Обретение крыльев - [64]
Послышалось постукивание трости по сосновому полу, я схватила письма и в панике выдвинула ящик. От неловкого движения письма упали ко мне на колени и рассыпались по ковру. Я наклонилась, чтобы поднять их. В этот момент дверь без стука распахнулась, и на пороге возникла мать, взгляд ее устремился на мой тайник.
Я подняла на нее глаза, теребя в руках черную ленточку.
– Ты нужна в библиотеке, – сказала она, не проявив ни малейшего интереса к рассыпанным бумагам. – Сейб упаковывает книги твоего отца, и я хочу, чтобы ты проследила за процессом.
– Упаковывает?
– Их поделят между Томасом и Джоном, – сообщила она и, повернувшись, вышла.
Я собрала письма, перевязала черной ленточкой и положила в ящик. Не знаю, зачем я их хранила, – это ведь глупо.
Сейба в библиотеке я не застала. Он успел освободить почти все полки и сложил книги в несколько больших чемоданов, что лежали открытыми на полу – том самом полу, где я много лет назад стояла на коленях, когда отец запретил мне пользоваться библиотекой. Не хотелось думать о том ужасном эпизоде и о растерзанной ныне комнате. Книги потеряны для меня, всегда были потеряны.
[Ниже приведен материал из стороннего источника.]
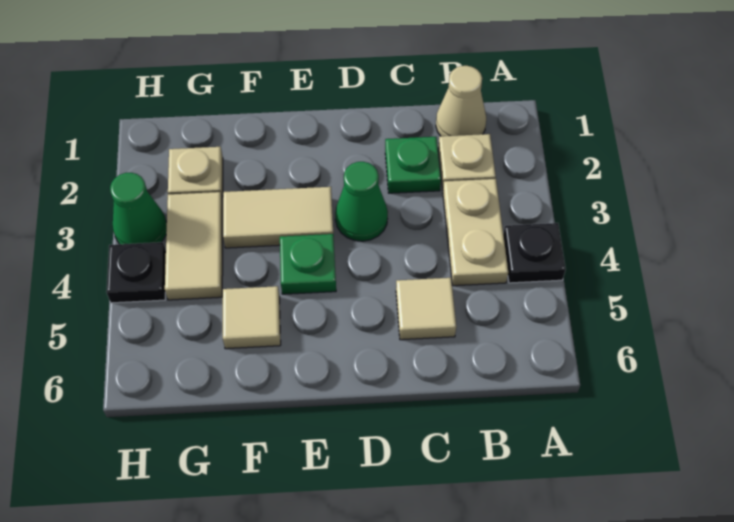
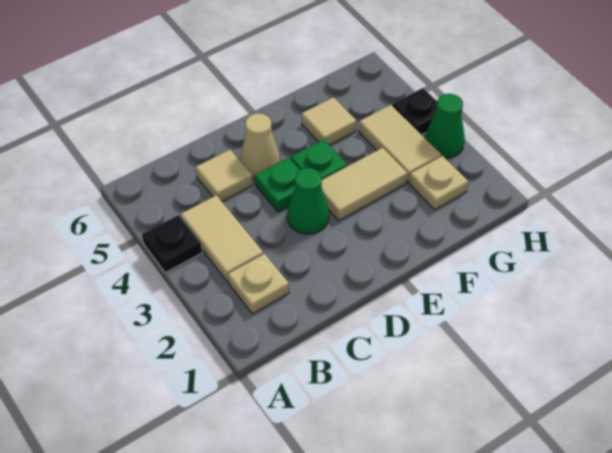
tan 1x1 cone [436,66,486,136] -> tan 1x1 cone moved to [240,113,280,178]
tan 1x2 plate [443,179,508,286] -> tan 1x2 tile [181,195,263,282]
green 1x1 plate [385,137,441,193] -> green 1x1 plate moved to [255,158,300,212]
Я опустилась в отцовское кресло. В центральном коридоре громко тикали часы, и я ощутила, как меня вновь захлестывает тоска, на сей раз более сильная. С каждым днем я все глубже погружалась в меланхолию. Впервые я познакомилась с ней в двенадцать лет, жизнь тогда для меня потеряла всякий смысл. В те дни мать приглашала доктора Геддингса, и я опасалась, что она опять это сделает. Каждый день я заставляла себя спускаться к чаю. Мне приходилось выносить визиты ее знакомых. Я продолжала ходить в церковь, на занятия по изучению Библии, на благотворительные встречи. По утрам я сидела с матерью над вышивкой – на коленях пяльцы с канвой, иголка снует взад-вперед. Мама поручила мне вести записи по ведению хозяйства, и каждую неделю я разбирала припасы, составляла описи и списки предстоящих закупок. Дом, рабы, Чарльстон, мать, пресвитериане – вот и вся моя жизнь.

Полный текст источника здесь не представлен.